Planets form in a timescale between one to ten million years. So far, thousands of exoplanets were already recently discovered. Most of these came from the NASA's Planet Hunter groups. This means it is nearly impossible for an amateur astronomer to be finding one, hence, discovering its location. But, things change now amid COVID-19 pandemic.
This man discovers a new planet
Philip Scott, a retired astronomy and science teacher from McAlester High School in Oklahoma, has proudly shared his new astronomical discovery.
The Oklahoma local said that he discovered a new exoplanet at his own OKSky Observatory near Kiowa. Scott was a typical science nerd that wants to find new things in space.

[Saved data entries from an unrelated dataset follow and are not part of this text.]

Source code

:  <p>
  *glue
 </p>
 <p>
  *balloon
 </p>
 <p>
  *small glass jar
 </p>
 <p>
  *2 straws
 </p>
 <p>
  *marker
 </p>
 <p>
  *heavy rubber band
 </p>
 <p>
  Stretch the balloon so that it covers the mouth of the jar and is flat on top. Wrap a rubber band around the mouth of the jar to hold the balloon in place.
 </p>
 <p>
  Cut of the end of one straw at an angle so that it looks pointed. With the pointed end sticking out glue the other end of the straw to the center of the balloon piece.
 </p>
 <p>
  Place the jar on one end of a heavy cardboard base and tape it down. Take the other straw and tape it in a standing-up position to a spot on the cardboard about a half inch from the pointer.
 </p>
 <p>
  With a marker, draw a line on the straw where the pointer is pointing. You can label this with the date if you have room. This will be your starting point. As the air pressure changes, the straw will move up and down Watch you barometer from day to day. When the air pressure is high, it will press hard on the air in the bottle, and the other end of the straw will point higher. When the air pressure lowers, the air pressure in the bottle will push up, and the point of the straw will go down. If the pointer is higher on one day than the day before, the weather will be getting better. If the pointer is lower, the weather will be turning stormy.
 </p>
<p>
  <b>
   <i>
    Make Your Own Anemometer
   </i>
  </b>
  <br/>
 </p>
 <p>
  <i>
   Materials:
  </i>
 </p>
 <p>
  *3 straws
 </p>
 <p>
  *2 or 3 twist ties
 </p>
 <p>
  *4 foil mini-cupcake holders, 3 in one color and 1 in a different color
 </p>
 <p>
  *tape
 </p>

"I'd said I'd like to discover a new planet," Scott said.
If wishes are true, guess Scott finally had his turn. On Friday, Aug. 7. Fox 23 reported that the Oklahoma man found a previously unknown exoplanet - an extrasolar planet outside the Solar System-- it was called GJ 3470.
Using the 12.5-inch Newtonian telescope he built for his High School, he measures the changes in light when his discovered planet passed in front of the star which serves as its Earth's Sun.
As explained, Scott discovered the planet by using the analogy of looking at a powerful searchlight from 10 miles away and trying to see a firefly that has landed on the rim.
"It's a Saturn-like planet; it's slightly larger than Saturn," he said. He was also excited to figure out whether the exoplanet had water, though it is kind of unlikely, according to him.
Scott dedicated all his life to find the planet in the Cancer constellation. He said he was excited to have his work finally done and achieved something that could present findings on other planets.
Technically, he also claims that he was the first one or had the first all-amateur group to finally find an undiscovered planet. Along with him, Scott also works for the group of Spain's Habitable Exoplanet Hunting Project.
How planets are discovered?
There are many ways for an astronomer to discover a new planet, but it requires tons of time and equipment. So far, on the case of Scott and his team, the National Aeronautics and Space Administration (NASA) has not yet approved the said 'exoplanet exploration.'
For now, the GJ 3470 only have an 'archive' file under it, but it is not yet finalized. However, Scott and his team said that they are confident with the discovery since all the potential questions about the new planet are ready to be answered with answers.
According to NASA, five ways to discover a planet are through the following: Radial Velocity, Transit, Direct Imaging, Gravitational Microlensing, and Astrometry.
Maybe you can also discover a planet, right?